Quality. An organization’s willingness to adhere to quality standards goes a long way to enhancing its reputation. Product defects and recalls have an adverse impact.
Innovation. Firms that differentiate themselves from their competitors through innovative processes and unique/niche products tend to have strong name recognition and high reputation value.
Ethics and integrity. Firms with strong ethical policies are more trustworthy in the eyes of stakeholders.
Crisis response. Stakeholders keep a close eye on how a company responds to difficult situations. Any action during a crisis can ultimately affect the company’s reputation.
Safety. Strong safety policies affirm that safety and risk management are top strategic priorities for the company, building trust, and value creation.
Corporate social responsibility. Actively promoting sound environmental management and social responsibility programs helps create a reputation “safety net” that reduces risk.
Security. Strong infrastructure to defend against physical and cyber-security threats helps avoid security breaches that could damage a company’s reputation.
“At the end of the day, reputational risk is all about your stakeholders’ expectations of your behavior, and if you’re living up to their expectations, you’re reputational risk will be minimized in terms of negative impact,” Bonime-Blanc says.
Reputation risk management has less to do with internal controls, and more to do with having a strong governance model “to ensure you’re protecting, preserving, and enhancing your reputation the right way,” Saia says. In many companies, a decentralized model to do that is becoming a thing of the past, he says.
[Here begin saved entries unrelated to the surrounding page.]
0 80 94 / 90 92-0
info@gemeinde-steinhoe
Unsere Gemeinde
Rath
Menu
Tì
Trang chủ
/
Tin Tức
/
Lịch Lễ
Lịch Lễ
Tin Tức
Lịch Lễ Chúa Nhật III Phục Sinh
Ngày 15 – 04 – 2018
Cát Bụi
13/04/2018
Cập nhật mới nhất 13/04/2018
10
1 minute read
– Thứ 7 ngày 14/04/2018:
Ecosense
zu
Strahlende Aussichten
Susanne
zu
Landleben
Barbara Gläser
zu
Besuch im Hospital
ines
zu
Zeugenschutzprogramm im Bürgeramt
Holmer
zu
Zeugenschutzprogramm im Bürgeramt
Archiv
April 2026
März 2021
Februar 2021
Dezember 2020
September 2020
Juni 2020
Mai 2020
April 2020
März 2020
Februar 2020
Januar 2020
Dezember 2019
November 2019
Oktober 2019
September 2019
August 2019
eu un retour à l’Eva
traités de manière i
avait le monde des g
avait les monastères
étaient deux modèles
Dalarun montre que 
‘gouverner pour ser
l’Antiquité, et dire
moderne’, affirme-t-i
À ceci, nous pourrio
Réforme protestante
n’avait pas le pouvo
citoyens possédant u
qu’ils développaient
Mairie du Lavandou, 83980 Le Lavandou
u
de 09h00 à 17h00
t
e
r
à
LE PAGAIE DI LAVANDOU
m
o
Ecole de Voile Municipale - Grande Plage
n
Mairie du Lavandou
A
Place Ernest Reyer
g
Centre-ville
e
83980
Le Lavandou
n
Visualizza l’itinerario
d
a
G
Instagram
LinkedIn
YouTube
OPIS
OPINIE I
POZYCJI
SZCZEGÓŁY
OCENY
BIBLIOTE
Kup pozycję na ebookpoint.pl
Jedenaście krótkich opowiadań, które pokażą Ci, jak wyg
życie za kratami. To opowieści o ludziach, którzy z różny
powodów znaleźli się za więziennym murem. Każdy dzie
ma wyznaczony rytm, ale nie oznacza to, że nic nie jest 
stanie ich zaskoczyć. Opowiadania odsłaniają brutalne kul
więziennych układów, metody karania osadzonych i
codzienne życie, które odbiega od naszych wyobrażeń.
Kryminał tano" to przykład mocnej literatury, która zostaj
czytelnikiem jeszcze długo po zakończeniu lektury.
Historically, many in the legal, risk, audit, and compliance profession haven’t always spoken the same language as business units, “because we operate in our separate silos,” Bonime-Blanc says. Reputation, however, is a risk that relates to everybody. “So I encourage folks who are in those functions—legal, compliance, risk, and audit—to think of reputation risk as a way to bridge the gap that exists between what they do and what the business does,” she says.
Enhancing reputation risk management means bringing together your strategic risk, communications, legal counsel, and government and regulatory affairs teams. “By having those inter-dependencies working together to address current and emerging reputation issues, you enable an organization to make timely and informed decisions, reducing surprises and adverse broad impact,” Saia says.
Many companies are, however, starting to invest in solutions to better manage reputation risk. More than half of the surveyed companies say they plan to address reputation risk by investing in technology, such as analytical and brand monitoring tools. At Deloitte, for example, “we use 24/7 ‘listening’ technologies to provide us with better visibility and intelligence on issues and stakeholders in both social and mainstream media to drive strategic risk-based decisions,” Saia says.
Crisis management is another crucial component of effective reputation management. “Start having exercises where you start to integrate ‘what if’ scenarios,” Bonime-Blanc advises. Put the board and senior officers through crisis-planning exercises using potential scenarios that could affect your company from a reputation standpoint. Having portions of that scenario deal directly with the personal reputations of directors or senior officers also is a good idea.
“One part of my job is to keep ‘evangelizing’ about risks and our preparedness,” Enrique Alanis, chief risk officer for building materials company CEMEX, said in the Deloitte report. “We are constantly updating the crisis management team and documenting how we are handling crises so we learn for the next one.”
Saia also advises having the right people on the team during these exercises, including someone from internal communications, public relations, and the government and regulatory affairs team. Additionally, he says, if the event affects a particular business, include the risk officer of that business unit on that team.
“It’s all about creating organizational resilience,” Bonime-Blanc says. “It’s all about knowing where your risks are, addressing them, integrating them into your portfolio, considering them as part of your business strategy.”